Two-thirds of energy sector will have to be left undeveloped, Bonn conference told
If world is to limit global warming we cannot burn all our fossil fuels, says International Energy Agency economist Fatih Birol
International Energy Agency chief economist Fatih Birol: “Globally, the direction we are on is not the right one. If it continues, the increase would be as high as 5.3 degrees – and that would have devastating effects on all of us.” Photograph: David Sleator
About two-thirds of all proven reserves of oil, gas and coal will have to be left undeveloped if the world is to achieve the goal of limiting global warming at two degrees Celsius, according to the chief economist at the International Energy Agency.
Addressing participants in the latest round of UN climate talks in Bonn, Fatih Birol said this should be an “eye-opener” for pension funds with significant investments in the energy sector – particularly in coal – as well as for ratings agencies.
He predicted coal would be hardest hit in the “unburnable carbon” scenario, followed by oil and gas. “We cannot afford to burn all the fossil fuels we have. If we did that, it [average global surface temperature] would go higher than four degrees.

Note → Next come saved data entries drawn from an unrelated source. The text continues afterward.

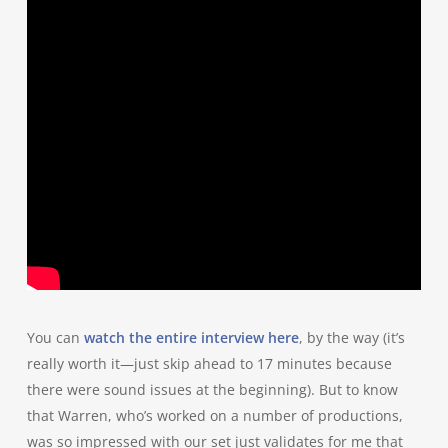
You can
watch the entire interview here
, by the way (it’s
really worth it—just skip ahead to 17 minutes because
there were sound issues at the beginning). But to know
that Warren, who’s worked on a number of productions,
was so impressed with our set just validates for me that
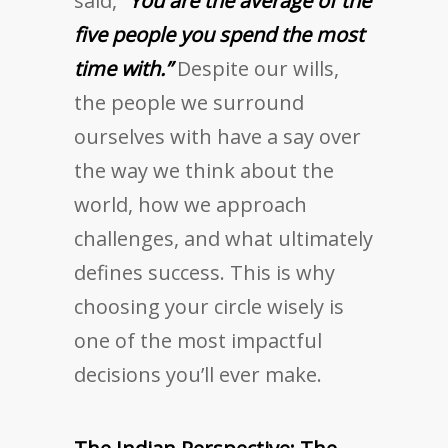
said,
“You are the average of the
five people you spend the most
time with.”
Despite our wills,
the people we surround
ourselves with have a say over
the way we think about the
world, how we approach
challenges, and what ultimately
defines success. This is why
choosing your circle wisely is
one of the most impactful
decisions you’ll ever make.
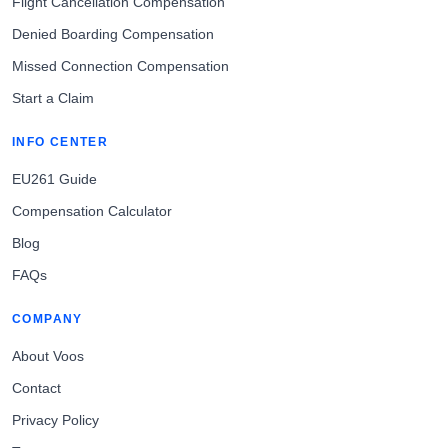
Flight Cancellation Compensation
Denied Boarding Compensation
Missed Connection Compensation
Start a Claim
INFO CENTER
EU261 Guide
Compensation Calculator
Blog
FAQs
COMPANY
About Voos
Contact
Privacy Policy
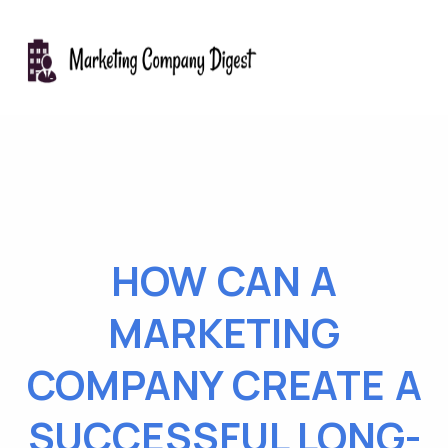
HOW CAN A
MARKETING
COMPANY CREATE A
SUCCESSFUL LONG-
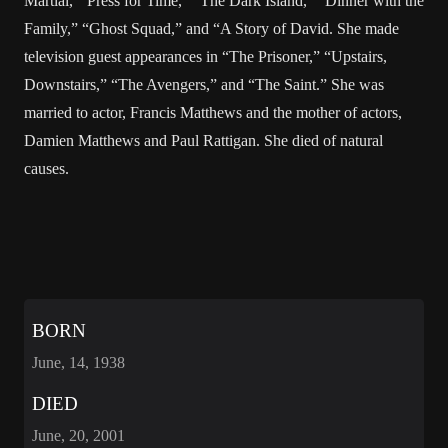
Martial,””Press for Time,” “The Dark Island,” “Dinner with the
Family,” “Ghost Squad,” and “A Story of David. She made
television guest appearances in “The Prisoner,” “Upstairs,
Downstairs,” “The Avengers,” and “The Saint.” She was
married to actor, Francis Matthews and the mother of actors,
Damien Matthews and Paul Rattigan. She died of natural
causes.
BORN
June, 14, 1938
DIED
June, 20, 2001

“Globally, the direction we are on is not the right one. If it continues, the increase would be as high as 5.3 degrees – and that would have devastating effects on all of us.”
Instead of ignoring it, energy companies had a “crucial” role in confronting the challenge of climate change. “We think the energy sector cannot afford to be isolated – not just for moral reasons, but also for the business perspective.”
Dr Birol delivered his address a day after the energy agency published its latest special report, Redrawing the Energy-Climate Map, which called on governments to take action between now and 2020 to ensure the two-degree target could be achieved.
Looking at positive developments, he cited China’s closure of 70 of its worst-performing coal-fired power stations and said other countries should follow suit – an open invitation to the Government to switch Moneypoint in Co Clare to gas.
Dr Birol said US greenhouse gas emissions had fallen back to the mid-1990s level, largely due to cheaper gas replacing coal for electricity generation.
“This is huge . . . revolutionary,” he said, attributing the change to widespread fracking of shale gas.
Dr Birol was speaking as one of the key strands of the UN talks fell apart due to Russian obstruction.